Friday, August 15, 2008

Bishop Allen & The Broken String - Bishop Allen




Bishop Allen & the Broken String

Bishop Allen & the Broken String
Dead Oceans Records.

SCQ Rating: 70%

Upon this record’s internet debut last summer, Bishop Allen enjoyed two week’s worth of hype before fading rather quickly into indie-blog obscurity. During that time, I failed to follow what songs were hot or what personalities the band consisted of, but playing catch-up here in 2008, I can attest to Bishop Allen & the Broken String’s instant gratification and long-term indifference. Yeah, I'm completely indifferent about the band, but why do I keep playing their songs? Someone should look into this...

Opening with ‘The Monitor’, a well-honed exercise in tense verse and cathartic chorus, The Broken String kicks off like the next best guilty pleasure for indie kids everywhere. Where the first pop arrangement subsides, ‘Rain’ jumps in, punchier than its predecessor and undeniable in its commercial-ready, upbeat appeal. The acoustic-plucked opening of ‘Click, Click, Click, Click’ states “I ducked out of the rain / into Maria’s wedding day”; an excellent segue from the previous track’s central theme into a song from the standpoint of a failed suitor watching an ex get married. The passenger perspective continues in ‘The Chinatown Bus’, which attempts to ride out the culture shock inherent to traveling foreign lands, and closes in ‘Flight 180’s melodrama; a track that melodically bookends what the record’s first song implied.

I end that unusually descriptive paragraph there because within those five songs I’ve illustrated a decent EP, one that, with ‘Corazon’ tossed in for good measure, Bishop Allen could’ve released and likely ridden a longer wave of blogger hype. The material mentioned is pop in such unadulterated terms that one could muster all the depth from it they’d prefer; these songs, despite their rather faceless template and take on individual style, are thoroughly enjoyable for both casual listeners and curious audiophiles.
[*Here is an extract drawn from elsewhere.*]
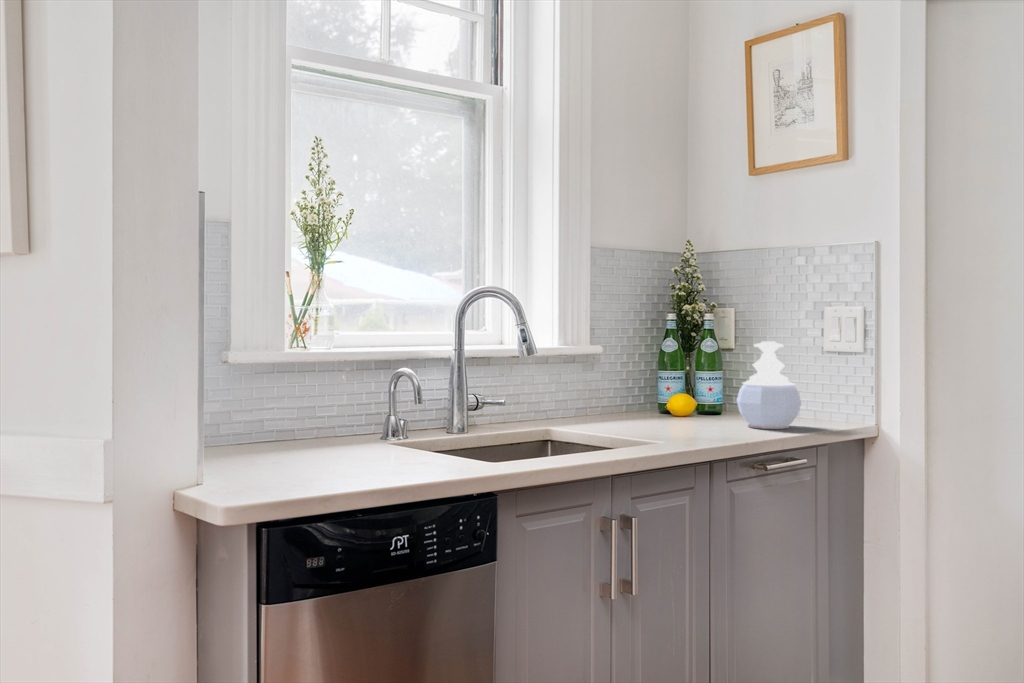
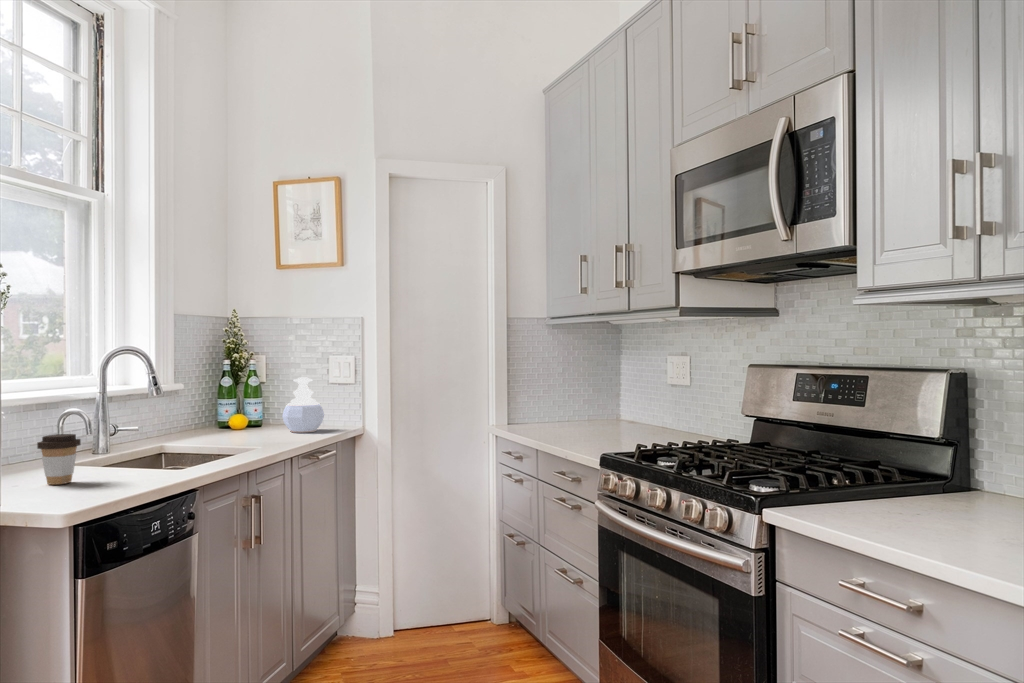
coffee cup: none [329,396,378,462] -> present [37,434,81,485]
Beyond that, Bishop Allen & the Broken String encompasses a band testing the far reaches of musical styles in search of a sound they can call home, and results in such failed experiments as ‘Middle Management’, a rock song too boring to earn its genre, and ‘Butterfly Nets’; a stalemate that lives up to its twee title. The Broken String’s second half is full of these uncertain trials, and although they subdue most of the first half’s thunder, Bishop Allen prove that they can carry a good hook from inception to execution.